Habitual F0 is the mean or the average of values of F0 over different voiced segments when a speaker reads a passage in an emotionally neutral state and at a comfortable level. This is the F0-level generally used in every day conversation. When we make comparative statements about F0 of different speakers we are implicitly comparing the habitual F0 values.

Puberphonia and Androphonia: When an adult male person sounds like having a female voice, retaining his pre-pubertic F0 level, it is called puberphonia. On the other hand, the voice of a female speaker sounding like an adult male speaker is called androphonia. Such cases come under functional voice disorders, unless it is an anatomical deformity. Use of inappropriate F0-level can be avoided by voice training.

Optimum pitch: Some voice specialists believe that there is an optimum pitch or optimum F0 for every speaker. By using F0-level as the optimum pitch, a speaker can speak or sing for a longer duration without straining the voice and the voice quality will appear to be ‘bright’. Empirically the optimum pitch or F0 is determined as follows: First, find the lowest F0 that can be produced clearly by a speaker. Find the key on a piano key-board that corresponds to this lowest F0. The optimum F0 will correspond to 2 or 3 notes higher.

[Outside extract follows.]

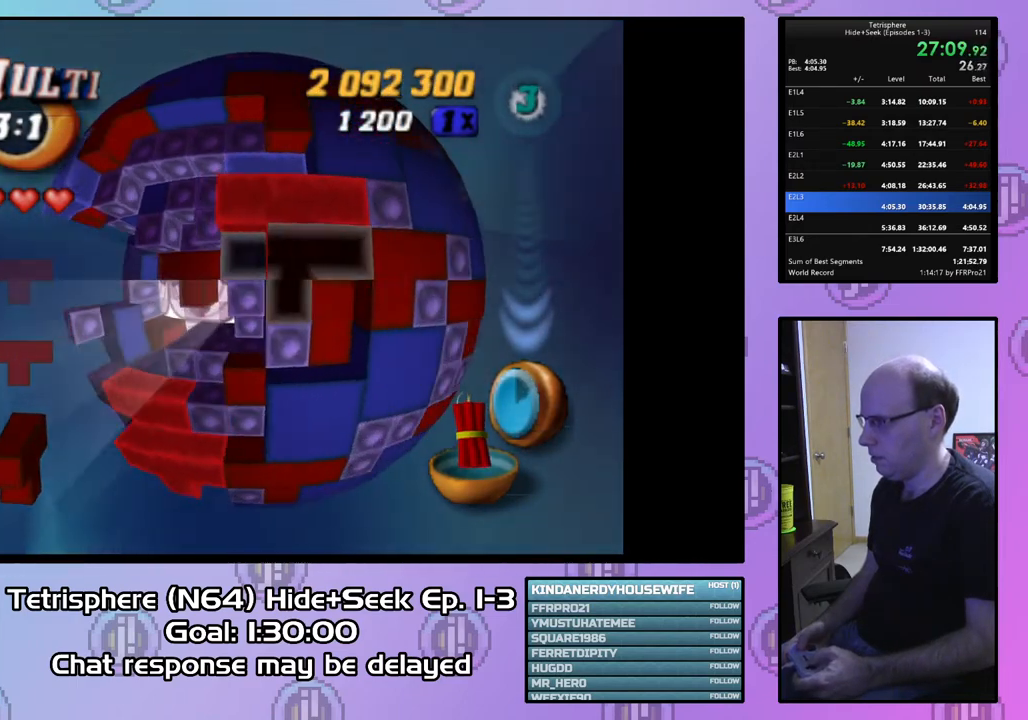
{"buttons": ["SQUARE"], "right_stick": "center", "events": [[100, "DPAD_RIGHT", "up"], [200, "DPAD_UP", "down"], [300, "DPAD_UP", "up"], [367, "DPAD_LEFT", "down"], [467, "DPAD_LEFT", "up"], [467, "SQUARE", "down"]]}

Vagmi Voice Trainer modules can be used to measure the habitual pitch, the optimum pitch and also to correct puberphonia and androphonia.

The term ‘timbre’ (German word, pronounced as 'timb-ray') is also used to signify ‘voice quality’. It is important to recall the difference between the terms ‘voice source’ and ‘voice quality’. We infer voice quality by listening to speech or singing produced by a speaker. We can’t directly listen to the interrupted air flow coming out of the larynx. Hence, voice quality is determined by the combined effect of voice source and pronunciation habits.

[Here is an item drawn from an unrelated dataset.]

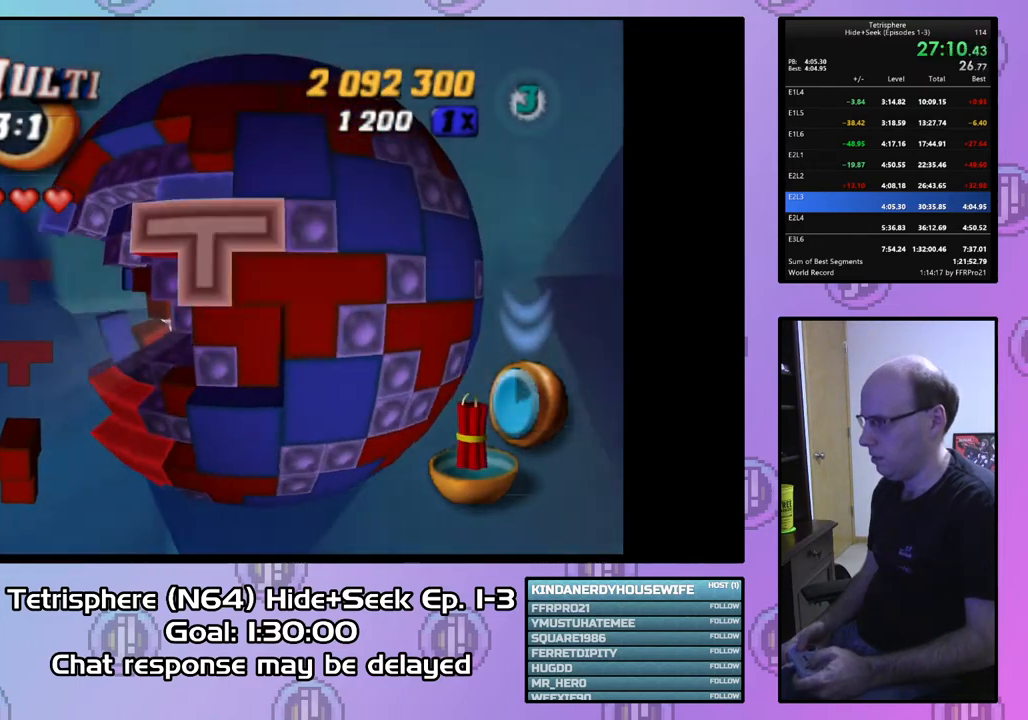
{"buttons": ["SQUARE", "DPAD_LEFT"], "right_stick": "center", "events": [[67, "DPAD_LEFT", "down"], [200, "DPAD_LEFT", "up"], [233, "DPAD_LEFT", "down"], [367, "DPAD_LEFT", "up"], [400, "DPAD_LEFT", "down"]]}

Just as the saying goes ‘beauty lies in the eyes of the beholder’, listener’s choice of what is a good voice is subjective. This is similar to the taste one has for music. Hence there are no measurable units for quality of voice. Though, there is no single measurable measure to quantify voice quality, yet it is generally understood that voice quality is determined by the spectral characteristics and their dynamics and inter-relation of the three attributes. See general awareness on 'Voice Culture' for more details.
During speaking, speakers continually change their frequency/ pitch over vocalic regions of speech. When you say "How are you?” you are changing your fundamental frequency throughout the utterance. This change of fundamental frequency over an utterance is called intonation. If the change in pitch or fundamental frequency over an utterance is highly restricted then the voice sounds sleepy or monotonous. For a lively voice, there has to be a wide range over which both level of voice and pitch have to vary while rendering an utterance.

The average frequency over an utterance is the spoken fundamental frequency, which depends on the utterance, emphasis, emotion etc.